No sexist offense intended with option 3 :-)

The reason I ask is because of this answer which mentions that chars are smaller than booleans.


I should clarify that I'm using MS SQL 2008, which DOES in fact have the bit datatype.

Edit #2

A few funny answers around more than 2 genders and using the isMale column. I hope I don't get flagged for writing this but in our current (modern) society, I guess the most appropriate name for a boolean (gender) column would be

Edit #3

Turns out this question is quite subjective since people have suggested all 3 options in their answers below. I'll let the community upvote what they think is the best solution, because I don't know which answer to accept yet.

Edit #4

I'm starting to lean towards @OMG Ponies answer, mainly because he has higher Rep and a gold badge for the sql-server tag - it looks like he knows what he's talking about.

Come on people, vote! :)


I'd call the column "gender".

Data Type   Bytes Taken          Number/Range of Values
TinyINT     1                    255 (zero to 255)
INT         4            -       2,147,483,648 to 2,147,483,647
BIT         1 (2 if 9+ columns)  2 (0 and 1)
CHAR(1)     1                    26 if case insensitive, 52 otherwise

If there's a need to support more than two genders, the BIT data type can be ruled out for the sake it can't support them. While INT supports more than two options, it takes 4 bytes -- performance will be better with a smaller/more narrow data type.

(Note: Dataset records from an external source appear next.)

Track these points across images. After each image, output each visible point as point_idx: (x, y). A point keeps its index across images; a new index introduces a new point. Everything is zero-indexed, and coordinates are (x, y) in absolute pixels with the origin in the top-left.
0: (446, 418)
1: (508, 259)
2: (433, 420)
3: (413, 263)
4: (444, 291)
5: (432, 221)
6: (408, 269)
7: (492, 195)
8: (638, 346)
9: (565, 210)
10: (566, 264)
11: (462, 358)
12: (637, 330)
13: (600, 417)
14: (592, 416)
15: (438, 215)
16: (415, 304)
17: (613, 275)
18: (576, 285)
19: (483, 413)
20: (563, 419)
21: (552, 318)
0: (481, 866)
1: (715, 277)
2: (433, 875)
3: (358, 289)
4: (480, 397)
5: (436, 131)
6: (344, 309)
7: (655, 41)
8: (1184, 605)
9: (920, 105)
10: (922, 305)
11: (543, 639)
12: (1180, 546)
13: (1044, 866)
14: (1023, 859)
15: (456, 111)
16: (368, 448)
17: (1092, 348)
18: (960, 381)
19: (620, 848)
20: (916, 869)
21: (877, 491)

CHAR(1) has the edge over TinyINT - both take the same number of bytes, but CHAR provides a more narrow number of values. Using CHAR(1) would make using "m", "f",etc natural keys, vs the use of numeric data which are referred to as surrogate/artificial keys. CHAR(1) is also supported on any database, should there be a need to port.


I would use Option 2: CHAR(1).


An index on the gender column likely would not help because there's no value in an index on a low cardinality column. Meaning, there's not enough variety in the values for the index to provide any value.